Freedom to Create aims to encourage the use of the arts in influencing positive social change and building thriving societies. The annual Freedom to Create Prize Awards Ceremony and Concert is a celebration of the courage of artists who have used their creative talents to address social issues, defend human rights and inspire change.
After a brief introduction by TV personality and MC for the evening, Leanne Manas, and a speech by Vice-President of Freedom to Create, Priti Devi, The Gugulethu Tenors took to the stage to get the crowd started with a soulful performance, harmonising and jiving to their own unique mix of African-inspired opera.
Next up, prizes were awarded. The 2011 Freedom to Create Main Prize was awarded to Sister Fa, a female Senegalese rapper who uses her music to raise awareness of the dangers of female genital mutilation. The first runner-up of the 2011 Freedom to Create Main Prize was Ayat Al-Gormezi from Bahrain, a 20-year-old poet and student who was detained and put on trial earlier this year for criticising government policy in a poem performed in Pearl Square.
The second runner-up for the 2011 Freedom to Create Main Prize was Ramy Essam. Ramy started out as a mere participant in the January Revolution in Egypt but was quickly called upon by his fellow protestors to provide music for their struggle. Ramy spent 18 days in Tahrir Square in Cairo, writing music and performing songs to motivate protesters. These stories have inspired people around the world, and the artists continue to be symbols of resistance and voices of change.
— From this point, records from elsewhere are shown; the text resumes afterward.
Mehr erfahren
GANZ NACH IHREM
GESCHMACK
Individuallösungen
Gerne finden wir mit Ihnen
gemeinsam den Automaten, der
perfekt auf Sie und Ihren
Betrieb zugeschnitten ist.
The most heart-wrenching story had to be that of Win Maw, who won the 2011 Imprisoned Artist Prize. Win Maw is one of Myanmar’s most recognised musicians and uses his music to express the political views of the Burmese people. Win Maw has been imprisoned in Myanmar since 2008 and still has more than a decade to complete his sentence, although he continues to make and distribute his struggle-music illegally from prison to keep his countrymen’s fighting spirit alive.
Following the prize giving, Namibian kwaito star, Eric Sell, aka EeS, and his crew revved up the crowd with energetic song and dance routines. With his music, this young artist speaks out against social injustice and calls for greater inter-racial understanding.
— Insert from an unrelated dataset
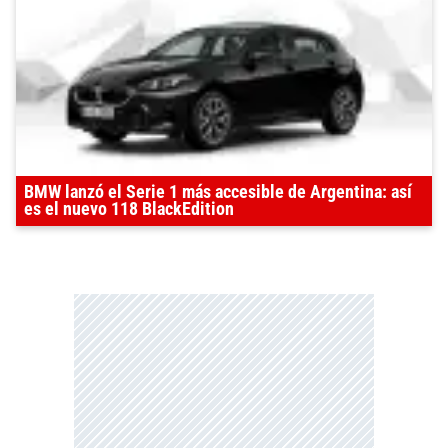
BMW lanzó el Serie 1 más accesible de Argentina: así
es el nuevo 118 BlackEdition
Last but not least, internationally renowned Senegalese superstar Baaba Maal and his band took to the stage, entertaining the crowd until the very end. At one point, Baaba Maal was joined on stage by Sister Fa who rapped between his African beats, both of them exuding boundless energy. Even more inspiring was the incredible jam on stage towards the end of the show when Baaba Maal and his band were joined on stage by EeS, prize winner Ramy Essam, and Sudanese theatre activist, Ali Mahdi Nouri. This impromptu act saw musicians from across Africa with their different musical genres collaborating on stage, giving each other space to perform individually, while at the same time jamming together and having a jol!
Proceeds from the Freedom to Create Prize Awards Ceremony and Concert ticket sales are being donated to the Music Therapy Community Clinic in Cape Town, a non-profit organisation that engages with previously disadvantaged communities through music therapy.